New scanning technologies are increasing the importance of 3D mesh data and the need for algorithms that can reliably align it. Surface registration is important for building full 3D models from partial scans, creating statistical shape models, shape retrieval, and tracking.
The problem is particularly challenging for non-rigid and articulated objects like human bodies. While the challenges of real-world data registration are not present in existing synthetic datasets, establishing ground-truth correspondences for real 3D scans is difficult.
We propose a new dataset called FAUST (Fine Alignment Using Scan Texture), containing 300 real, high-resolution human scans of 10 different subjects in 30 different poses, with automatically computed ground-truth correspondences.

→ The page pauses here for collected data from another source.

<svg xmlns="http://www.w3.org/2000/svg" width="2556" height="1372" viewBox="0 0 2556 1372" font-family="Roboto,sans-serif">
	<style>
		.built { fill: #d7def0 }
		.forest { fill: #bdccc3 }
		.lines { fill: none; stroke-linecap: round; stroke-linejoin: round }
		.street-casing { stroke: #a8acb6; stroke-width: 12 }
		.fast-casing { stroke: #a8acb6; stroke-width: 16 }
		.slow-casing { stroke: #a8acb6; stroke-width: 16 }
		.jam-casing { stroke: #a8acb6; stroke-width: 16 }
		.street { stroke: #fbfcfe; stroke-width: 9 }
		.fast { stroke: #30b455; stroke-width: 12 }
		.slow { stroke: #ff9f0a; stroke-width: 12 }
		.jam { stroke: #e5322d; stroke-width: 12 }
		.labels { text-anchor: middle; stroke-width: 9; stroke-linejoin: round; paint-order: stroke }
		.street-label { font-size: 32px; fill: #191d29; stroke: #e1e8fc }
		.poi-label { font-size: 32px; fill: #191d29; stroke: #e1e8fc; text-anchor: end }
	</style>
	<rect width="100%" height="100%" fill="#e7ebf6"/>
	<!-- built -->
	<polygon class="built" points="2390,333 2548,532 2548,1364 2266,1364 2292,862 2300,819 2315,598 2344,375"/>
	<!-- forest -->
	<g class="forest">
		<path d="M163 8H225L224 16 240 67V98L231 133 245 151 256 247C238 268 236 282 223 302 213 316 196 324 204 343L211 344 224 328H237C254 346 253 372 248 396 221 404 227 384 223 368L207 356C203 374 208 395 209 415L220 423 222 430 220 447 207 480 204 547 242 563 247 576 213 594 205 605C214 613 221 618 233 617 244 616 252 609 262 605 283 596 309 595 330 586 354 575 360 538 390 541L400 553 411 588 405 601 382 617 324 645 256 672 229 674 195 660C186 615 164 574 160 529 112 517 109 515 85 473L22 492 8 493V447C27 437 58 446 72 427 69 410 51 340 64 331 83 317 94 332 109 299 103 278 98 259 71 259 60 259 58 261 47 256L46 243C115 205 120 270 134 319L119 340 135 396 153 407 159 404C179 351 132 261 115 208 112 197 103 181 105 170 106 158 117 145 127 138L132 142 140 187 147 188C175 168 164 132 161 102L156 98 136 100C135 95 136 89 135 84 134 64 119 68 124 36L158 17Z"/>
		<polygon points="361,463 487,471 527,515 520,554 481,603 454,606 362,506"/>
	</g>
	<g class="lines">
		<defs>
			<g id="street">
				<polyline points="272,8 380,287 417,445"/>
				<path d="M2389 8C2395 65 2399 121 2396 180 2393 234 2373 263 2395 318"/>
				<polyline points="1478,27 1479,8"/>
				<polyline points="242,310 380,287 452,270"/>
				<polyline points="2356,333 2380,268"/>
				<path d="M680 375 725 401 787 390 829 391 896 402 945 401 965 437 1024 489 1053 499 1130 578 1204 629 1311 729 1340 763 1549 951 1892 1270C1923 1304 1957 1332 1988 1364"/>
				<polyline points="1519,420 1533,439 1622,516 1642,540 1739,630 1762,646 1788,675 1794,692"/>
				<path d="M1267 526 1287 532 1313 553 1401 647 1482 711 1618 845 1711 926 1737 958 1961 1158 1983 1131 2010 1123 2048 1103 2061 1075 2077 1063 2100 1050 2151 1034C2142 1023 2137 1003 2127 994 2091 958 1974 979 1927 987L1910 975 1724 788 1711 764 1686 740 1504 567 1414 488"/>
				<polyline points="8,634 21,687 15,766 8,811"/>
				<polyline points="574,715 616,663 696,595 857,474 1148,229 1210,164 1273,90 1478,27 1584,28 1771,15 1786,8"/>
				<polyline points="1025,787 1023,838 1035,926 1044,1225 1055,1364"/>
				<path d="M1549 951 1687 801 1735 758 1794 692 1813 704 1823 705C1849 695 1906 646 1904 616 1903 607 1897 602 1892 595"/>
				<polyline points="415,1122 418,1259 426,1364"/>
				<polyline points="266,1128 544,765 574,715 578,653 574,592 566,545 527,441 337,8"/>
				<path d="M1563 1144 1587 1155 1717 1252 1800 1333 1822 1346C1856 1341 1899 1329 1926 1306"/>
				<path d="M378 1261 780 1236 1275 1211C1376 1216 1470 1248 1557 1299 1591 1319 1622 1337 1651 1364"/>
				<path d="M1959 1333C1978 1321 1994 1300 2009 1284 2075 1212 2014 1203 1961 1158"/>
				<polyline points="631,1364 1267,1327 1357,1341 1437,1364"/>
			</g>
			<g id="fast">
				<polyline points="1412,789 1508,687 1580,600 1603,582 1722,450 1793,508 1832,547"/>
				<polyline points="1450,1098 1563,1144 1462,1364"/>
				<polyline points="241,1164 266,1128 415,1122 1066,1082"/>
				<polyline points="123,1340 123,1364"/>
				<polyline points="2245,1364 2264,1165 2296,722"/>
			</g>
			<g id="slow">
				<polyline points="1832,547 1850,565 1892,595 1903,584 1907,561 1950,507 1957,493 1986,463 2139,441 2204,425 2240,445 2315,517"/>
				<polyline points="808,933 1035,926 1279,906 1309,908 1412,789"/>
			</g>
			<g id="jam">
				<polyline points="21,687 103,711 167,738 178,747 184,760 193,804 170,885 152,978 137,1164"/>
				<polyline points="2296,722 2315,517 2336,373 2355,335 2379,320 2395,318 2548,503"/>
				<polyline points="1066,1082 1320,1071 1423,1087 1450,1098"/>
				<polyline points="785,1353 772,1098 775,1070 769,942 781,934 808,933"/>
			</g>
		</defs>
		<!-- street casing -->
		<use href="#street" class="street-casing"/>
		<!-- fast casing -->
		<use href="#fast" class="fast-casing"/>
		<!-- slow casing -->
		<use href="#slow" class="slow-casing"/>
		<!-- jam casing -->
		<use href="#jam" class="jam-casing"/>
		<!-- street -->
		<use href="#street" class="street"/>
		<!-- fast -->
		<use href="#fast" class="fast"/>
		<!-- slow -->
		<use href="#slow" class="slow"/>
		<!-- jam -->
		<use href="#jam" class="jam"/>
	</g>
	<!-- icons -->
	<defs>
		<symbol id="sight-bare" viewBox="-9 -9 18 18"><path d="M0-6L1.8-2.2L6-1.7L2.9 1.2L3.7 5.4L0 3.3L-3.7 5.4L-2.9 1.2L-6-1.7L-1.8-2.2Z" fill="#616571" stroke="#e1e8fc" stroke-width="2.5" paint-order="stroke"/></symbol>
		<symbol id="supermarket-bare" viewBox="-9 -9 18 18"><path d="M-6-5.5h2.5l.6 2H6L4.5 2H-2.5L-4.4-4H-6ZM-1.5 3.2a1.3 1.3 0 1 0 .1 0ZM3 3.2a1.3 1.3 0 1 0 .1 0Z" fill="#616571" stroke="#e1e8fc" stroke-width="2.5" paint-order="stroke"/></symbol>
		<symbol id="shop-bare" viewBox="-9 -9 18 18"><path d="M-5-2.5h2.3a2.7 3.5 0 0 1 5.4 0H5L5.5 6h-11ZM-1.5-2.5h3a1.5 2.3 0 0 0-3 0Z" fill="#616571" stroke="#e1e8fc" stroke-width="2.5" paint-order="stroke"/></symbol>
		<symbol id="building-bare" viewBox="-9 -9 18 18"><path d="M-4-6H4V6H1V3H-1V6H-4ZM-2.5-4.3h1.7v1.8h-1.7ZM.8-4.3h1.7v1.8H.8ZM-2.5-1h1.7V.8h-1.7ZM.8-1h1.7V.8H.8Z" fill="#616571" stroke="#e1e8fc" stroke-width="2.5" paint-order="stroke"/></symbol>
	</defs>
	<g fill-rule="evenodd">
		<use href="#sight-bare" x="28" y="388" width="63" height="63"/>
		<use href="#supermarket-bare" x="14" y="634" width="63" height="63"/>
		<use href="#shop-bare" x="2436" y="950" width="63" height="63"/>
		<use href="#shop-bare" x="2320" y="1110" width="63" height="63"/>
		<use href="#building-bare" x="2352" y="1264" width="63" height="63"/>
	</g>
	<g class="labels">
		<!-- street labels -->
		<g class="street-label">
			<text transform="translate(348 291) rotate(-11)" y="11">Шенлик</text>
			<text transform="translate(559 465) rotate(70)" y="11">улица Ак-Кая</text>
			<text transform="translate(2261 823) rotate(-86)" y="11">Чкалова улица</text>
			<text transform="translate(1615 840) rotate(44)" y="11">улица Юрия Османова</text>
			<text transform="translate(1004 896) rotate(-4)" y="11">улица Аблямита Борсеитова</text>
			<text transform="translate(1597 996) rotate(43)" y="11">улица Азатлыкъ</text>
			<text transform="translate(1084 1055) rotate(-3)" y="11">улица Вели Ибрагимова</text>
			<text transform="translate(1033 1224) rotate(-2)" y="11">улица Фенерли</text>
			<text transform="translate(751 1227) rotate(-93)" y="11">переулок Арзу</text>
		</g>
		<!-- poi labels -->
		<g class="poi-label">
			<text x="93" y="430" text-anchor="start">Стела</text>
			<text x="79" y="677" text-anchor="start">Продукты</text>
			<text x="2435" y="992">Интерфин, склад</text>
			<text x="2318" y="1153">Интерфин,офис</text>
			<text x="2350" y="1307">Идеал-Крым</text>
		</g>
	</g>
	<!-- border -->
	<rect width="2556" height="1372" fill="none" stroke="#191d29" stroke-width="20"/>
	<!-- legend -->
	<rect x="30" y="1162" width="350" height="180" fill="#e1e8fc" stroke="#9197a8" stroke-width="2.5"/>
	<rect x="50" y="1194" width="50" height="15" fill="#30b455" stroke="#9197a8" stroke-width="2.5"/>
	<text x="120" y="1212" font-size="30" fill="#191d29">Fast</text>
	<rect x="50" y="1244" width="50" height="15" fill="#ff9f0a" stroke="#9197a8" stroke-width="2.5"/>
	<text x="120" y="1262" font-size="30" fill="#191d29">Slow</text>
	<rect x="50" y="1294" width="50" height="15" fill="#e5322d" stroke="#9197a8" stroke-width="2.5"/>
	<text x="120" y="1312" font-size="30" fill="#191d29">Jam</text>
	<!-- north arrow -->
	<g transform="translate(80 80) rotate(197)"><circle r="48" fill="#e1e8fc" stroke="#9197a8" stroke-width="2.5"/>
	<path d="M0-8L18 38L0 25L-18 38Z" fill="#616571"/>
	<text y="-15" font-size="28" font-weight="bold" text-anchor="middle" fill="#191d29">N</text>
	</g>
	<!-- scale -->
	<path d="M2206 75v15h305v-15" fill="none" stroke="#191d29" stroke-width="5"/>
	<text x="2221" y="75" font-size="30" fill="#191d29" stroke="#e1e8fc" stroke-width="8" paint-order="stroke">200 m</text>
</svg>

Scans are acquired through a 3D multi-stereo system; each scan is a high-resolution, triangulated, non-watertight mesh. Compared to synthetic meshes, FAUST scans present much more challenging features: missing data, different topologies, high resolution, realistic deformations, self contacts.
We define ground-truth correspondences between these scans by bringing each scan into alignment with a common template mesh, using a novel technique that exploits both 3D shape and surface texture information.

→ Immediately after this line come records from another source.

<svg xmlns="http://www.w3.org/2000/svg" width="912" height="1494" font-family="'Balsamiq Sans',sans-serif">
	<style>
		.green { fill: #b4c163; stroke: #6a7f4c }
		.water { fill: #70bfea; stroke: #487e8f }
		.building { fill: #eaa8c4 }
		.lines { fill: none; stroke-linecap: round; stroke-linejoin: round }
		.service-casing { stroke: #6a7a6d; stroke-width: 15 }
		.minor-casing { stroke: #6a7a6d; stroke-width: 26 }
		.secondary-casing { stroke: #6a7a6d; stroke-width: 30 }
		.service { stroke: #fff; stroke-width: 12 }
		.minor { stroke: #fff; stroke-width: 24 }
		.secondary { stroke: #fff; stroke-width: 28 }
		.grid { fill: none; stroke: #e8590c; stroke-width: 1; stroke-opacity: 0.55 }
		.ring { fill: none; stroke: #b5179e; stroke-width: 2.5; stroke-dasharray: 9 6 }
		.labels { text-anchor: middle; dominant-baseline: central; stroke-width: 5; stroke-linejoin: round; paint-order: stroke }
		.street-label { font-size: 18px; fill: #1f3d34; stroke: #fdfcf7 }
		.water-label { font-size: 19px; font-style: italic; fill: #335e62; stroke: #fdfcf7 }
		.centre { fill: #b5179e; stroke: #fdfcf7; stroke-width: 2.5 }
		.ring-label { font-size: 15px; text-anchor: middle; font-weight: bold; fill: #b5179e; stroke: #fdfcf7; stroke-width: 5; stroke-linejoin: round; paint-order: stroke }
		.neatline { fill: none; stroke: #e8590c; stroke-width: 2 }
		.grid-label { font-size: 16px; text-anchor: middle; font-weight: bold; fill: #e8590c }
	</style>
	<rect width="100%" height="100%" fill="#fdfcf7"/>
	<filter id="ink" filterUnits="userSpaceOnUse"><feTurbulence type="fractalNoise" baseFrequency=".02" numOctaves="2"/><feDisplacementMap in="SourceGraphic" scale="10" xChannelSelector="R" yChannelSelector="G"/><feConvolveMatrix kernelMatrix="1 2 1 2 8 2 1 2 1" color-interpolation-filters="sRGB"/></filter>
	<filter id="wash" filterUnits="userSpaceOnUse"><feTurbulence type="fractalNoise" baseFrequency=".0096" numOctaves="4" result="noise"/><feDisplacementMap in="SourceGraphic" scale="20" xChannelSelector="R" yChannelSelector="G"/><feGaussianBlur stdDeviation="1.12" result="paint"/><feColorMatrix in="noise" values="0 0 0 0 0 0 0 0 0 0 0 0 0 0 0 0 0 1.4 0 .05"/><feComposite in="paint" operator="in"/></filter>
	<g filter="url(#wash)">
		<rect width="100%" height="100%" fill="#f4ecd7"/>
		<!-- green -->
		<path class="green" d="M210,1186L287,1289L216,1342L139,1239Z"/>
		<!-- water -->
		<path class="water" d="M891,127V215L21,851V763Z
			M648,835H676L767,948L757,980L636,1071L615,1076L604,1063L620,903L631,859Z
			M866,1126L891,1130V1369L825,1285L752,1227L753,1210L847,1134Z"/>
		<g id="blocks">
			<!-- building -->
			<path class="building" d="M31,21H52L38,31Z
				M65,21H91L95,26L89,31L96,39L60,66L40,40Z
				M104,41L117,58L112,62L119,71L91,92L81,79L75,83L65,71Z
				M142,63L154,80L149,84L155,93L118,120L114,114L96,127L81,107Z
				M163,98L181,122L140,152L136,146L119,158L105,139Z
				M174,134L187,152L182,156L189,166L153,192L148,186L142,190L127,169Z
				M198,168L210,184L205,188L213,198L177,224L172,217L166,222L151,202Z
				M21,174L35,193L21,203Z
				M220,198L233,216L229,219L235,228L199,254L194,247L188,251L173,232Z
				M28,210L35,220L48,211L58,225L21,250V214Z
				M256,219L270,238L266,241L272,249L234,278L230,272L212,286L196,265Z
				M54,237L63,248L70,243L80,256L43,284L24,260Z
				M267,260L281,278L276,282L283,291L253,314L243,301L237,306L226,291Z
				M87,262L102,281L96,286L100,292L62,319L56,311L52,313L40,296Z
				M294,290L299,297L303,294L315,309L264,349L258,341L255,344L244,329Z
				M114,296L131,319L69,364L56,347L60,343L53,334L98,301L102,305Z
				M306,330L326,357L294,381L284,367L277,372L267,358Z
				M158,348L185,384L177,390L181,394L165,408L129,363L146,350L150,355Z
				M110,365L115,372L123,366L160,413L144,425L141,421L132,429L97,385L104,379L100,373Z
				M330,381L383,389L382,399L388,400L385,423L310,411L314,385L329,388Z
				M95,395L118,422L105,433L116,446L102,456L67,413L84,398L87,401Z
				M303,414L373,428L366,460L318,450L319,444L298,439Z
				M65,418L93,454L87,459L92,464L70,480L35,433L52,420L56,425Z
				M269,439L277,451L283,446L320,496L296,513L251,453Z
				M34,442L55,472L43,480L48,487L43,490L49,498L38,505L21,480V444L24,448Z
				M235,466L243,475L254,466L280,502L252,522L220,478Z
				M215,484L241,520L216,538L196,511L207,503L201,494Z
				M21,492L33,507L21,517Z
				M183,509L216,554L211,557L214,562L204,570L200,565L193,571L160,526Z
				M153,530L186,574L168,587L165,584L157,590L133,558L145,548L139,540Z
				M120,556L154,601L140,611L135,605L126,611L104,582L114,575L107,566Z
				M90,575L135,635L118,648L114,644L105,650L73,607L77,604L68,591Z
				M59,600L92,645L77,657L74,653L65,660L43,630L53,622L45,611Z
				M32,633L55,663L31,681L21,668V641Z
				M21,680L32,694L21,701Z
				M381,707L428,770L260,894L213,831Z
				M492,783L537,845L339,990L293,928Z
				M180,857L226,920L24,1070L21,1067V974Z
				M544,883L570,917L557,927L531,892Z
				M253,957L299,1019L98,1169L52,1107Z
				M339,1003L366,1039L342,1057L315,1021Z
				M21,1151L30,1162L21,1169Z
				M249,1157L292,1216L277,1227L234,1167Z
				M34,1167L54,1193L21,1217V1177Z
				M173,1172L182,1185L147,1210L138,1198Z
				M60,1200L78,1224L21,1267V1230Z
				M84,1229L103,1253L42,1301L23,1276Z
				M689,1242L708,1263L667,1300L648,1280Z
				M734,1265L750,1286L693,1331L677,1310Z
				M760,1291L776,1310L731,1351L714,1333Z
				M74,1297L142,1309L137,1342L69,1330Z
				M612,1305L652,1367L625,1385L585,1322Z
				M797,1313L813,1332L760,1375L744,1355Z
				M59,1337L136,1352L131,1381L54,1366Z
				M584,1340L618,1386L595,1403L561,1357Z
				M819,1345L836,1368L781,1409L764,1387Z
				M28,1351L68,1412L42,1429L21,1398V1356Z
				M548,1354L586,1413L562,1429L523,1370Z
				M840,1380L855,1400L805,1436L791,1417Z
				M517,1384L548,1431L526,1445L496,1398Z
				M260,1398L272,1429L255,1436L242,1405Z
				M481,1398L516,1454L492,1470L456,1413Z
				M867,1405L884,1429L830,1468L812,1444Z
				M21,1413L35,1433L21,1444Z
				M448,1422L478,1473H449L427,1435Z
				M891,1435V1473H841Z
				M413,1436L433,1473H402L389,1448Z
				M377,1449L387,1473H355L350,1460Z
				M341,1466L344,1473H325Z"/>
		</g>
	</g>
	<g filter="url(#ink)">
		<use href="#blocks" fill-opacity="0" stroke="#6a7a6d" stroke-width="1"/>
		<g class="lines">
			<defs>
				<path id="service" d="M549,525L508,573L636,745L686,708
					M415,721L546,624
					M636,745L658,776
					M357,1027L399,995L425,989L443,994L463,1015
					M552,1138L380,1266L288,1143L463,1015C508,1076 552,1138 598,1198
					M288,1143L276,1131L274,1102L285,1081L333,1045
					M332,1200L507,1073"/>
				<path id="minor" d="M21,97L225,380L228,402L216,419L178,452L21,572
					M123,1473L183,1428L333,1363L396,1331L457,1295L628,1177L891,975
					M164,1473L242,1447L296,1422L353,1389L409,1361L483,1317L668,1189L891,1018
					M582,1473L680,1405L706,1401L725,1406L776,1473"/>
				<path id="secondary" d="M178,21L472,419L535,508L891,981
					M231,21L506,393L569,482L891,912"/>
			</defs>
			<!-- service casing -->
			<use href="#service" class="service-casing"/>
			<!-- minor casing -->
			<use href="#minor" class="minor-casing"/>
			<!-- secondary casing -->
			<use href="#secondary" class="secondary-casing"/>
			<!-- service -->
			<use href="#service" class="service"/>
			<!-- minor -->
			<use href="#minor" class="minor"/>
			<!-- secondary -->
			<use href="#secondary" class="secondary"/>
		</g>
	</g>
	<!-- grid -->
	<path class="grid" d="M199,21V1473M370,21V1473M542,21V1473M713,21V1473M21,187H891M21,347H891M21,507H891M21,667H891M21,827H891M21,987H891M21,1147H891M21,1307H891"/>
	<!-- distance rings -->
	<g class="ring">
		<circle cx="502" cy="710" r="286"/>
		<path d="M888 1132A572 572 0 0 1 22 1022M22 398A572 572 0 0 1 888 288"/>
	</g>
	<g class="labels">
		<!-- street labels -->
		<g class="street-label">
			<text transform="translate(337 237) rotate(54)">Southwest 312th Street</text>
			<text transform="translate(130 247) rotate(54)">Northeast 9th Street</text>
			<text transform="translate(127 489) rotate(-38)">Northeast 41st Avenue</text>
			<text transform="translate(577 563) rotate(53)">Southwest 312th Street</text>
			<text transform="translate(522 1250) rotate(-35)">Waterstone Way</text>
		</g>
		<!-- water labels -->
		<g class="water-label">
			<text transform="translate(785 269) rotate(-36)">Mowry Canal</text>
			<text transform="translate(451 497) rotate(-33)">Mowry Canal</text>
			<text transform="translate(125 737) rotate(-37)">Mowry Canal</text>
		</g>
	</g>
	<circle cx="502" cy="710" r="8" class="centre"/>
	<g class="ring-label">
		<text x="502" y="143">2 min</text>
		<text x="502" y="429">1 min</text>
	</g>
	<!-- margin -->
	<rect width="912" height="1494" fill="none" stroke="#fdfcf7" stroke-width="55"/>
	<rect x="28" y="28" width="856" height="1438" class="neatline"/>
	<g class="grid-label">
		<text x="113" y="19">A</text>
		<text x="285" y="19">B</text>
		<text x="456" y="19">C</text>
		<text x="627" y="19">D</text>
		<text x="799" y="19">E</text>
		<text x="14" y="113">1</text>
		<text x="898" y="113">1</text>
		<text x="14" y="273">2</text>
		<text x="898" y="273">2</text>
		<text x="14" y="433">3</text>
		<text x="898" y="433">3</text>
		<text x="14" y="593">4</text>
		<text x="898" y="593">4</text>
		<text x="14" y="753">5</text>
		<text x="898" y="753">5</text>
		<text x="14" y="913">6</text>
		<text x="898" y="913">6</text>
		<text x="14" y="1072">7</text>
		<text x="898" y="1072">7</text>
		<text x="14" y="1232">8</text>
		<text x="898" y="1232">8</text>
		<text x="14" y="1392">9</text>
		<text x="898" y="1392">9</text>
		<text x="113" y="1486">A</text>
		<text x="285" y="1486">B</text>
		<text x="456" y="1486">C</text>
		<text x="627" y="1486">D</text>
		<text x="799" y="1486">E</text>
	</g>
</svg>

To achieve full-body ground-truth correspondence between meshes, we paint the subjects with a high-frequency texture pattern and place textured markers on key anatomical locations.
Our alignment technique estimates scene lighting and surface albedo, and uses the albedo to construct a high-resolution textured 3D model. The model is brought into registration with multi-camera image data using a robust matching term. Texture information adjusts vertex placement mostly in smooth 3D areas (like the stomach and back), complementing the partial or ambiguous information provided by the shape and improving intra-subject correspondences between scans.
We verify the quality of our alignments both in terms of geometry and color, and ensure that the ground-truth correspondences we define are accurate within 2mm.
While we exploit painting to provide reliable dense intra-subject correspondences, between different subjects we define only a set of sparse ground-truth correspondences. Neither the natural texture of different people, nor our painted texture, can be matched across subjects. And in general, a correspondence across different body shapes may not be well defined. We take an approach that is common in the anthropometry and motion capture communities of identifying key landmarks on the body, and we use these for sparse correspondence -- drawing a set of 17 easily identifiable landmarks on specific body points where bones are palpable.
FAUST is subdivided into a training and a test set. The training set includes 100 scans (10 per subject) with their corresponding ground-truth alignments. The test set includes 200 scans. The FAUST benchmark defines 100 preselected scan pairs, partitioned into two classes – 60 requiring intra-subject matching, 40 requiring inter-subject matching.